Dear President Faust,

The Student Labor Action Movement would like to thank Bill Murphy, Director of Labor Relations, for responding to the letter we addressed to you. We have had productive and clarifying discussions with Mr. Murphy in the past, and would like to continue communicating with the administration at all levels. We look forward to meeting with Mr. Murphy in the coming week.

However, after 25 days, we have yet to receive a response from you, President Faust, concerning our letter, and the approach that the University has taken towards budget cuts. Mr. Murphy, while he does facilitate discussion, does not have the responsibility that you, President Faust, hold as a key member of the Harvard Corporation, and as head of the University. You have significant influence over the scope and magnitude of reductions in wages, benefits, and hours. It is difficult to imagine how decisions about budget cuts can be made without input from the faculty, students, and workers.

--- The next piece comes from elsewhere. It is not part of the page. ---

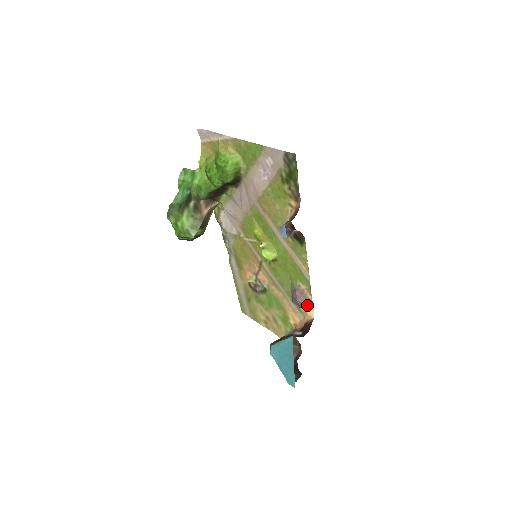
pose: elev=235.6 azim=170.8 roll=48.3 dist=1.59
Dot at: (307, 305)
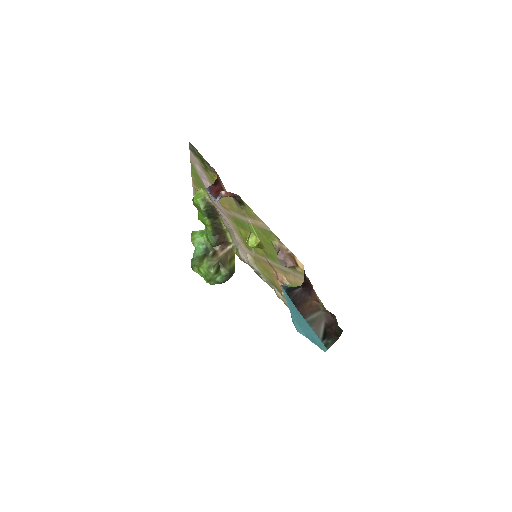
Dot at: (293, 259)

During your address to the incoming class of 2013, you claimed to have met with SLAM, even though you have not met with us in any official capacity. We must assume that you were referring to your office hours on April 23rd, 2009, during which several SLAM members attended as individuals to speak with you about how budget cuts will directly affect hired and subcontracted workers at Harvard. Though we appreciated meeting with you as individuals, this is not an example of the collective, open dialogue we are seeking. While we look forward to student input on the budgetary working groups, we worry about the nature of your “periodic communications,” as Bill Murphy calls them in his letter. Instead of opportunities for open dialogue, we have been fielded piecemeal, obscure, and largely one-way communications. Yale’s strategy of asking the general community for suggestions has never even been discussed. In one especially telling example, during the last town hall meeting with Dean Smith and Dean Hammonds, Dean Smith demonstrated a clear lack of familiarity with the Final Report of the Harvard Committee on Employment and Contracting Policies, better known as the Katz Committee Report. SLAM finds it difficult to approach these meetings in good faith when the top administrators cannot answer questions about the University’s own public statements about labor relations. Moreover, certain budgetary suggestions, such as a graduated salary reduction for top administrators and professors similar to those at Stanford, Harvard’s primary competitor for the best salaries in academia, have yet to be seriously and publicly discussed. We are certain that a more open reciprocal dialogue among the workers, faculty, students, and administrators would give rise to a more equitable, fair, and ultimately productive approach to budgetary management.

President Faust, we still await an answer from you, and our concerns will not be allayed until we are satisfied that fair and equitable decisions, made with the input of the entire Harvard community, are made with respect to budget cuts. SLAM sympathizes with the difficult decisions you must face. We would like to make sure that these decisions match your stated commitment to helping build community globally and locally.

We reiterate our gratitude for the town hall meetings and communications from the administration, but these have become solely venues for “questions and answers”; they are not discussions that allow us to enact a community-based response to the financial crunch at Harvard. We are asking for a meeting between you, President Faust, and SLAM that privileges open dialogue, thus paving the way for an alternative, more democratic approach to this crisis.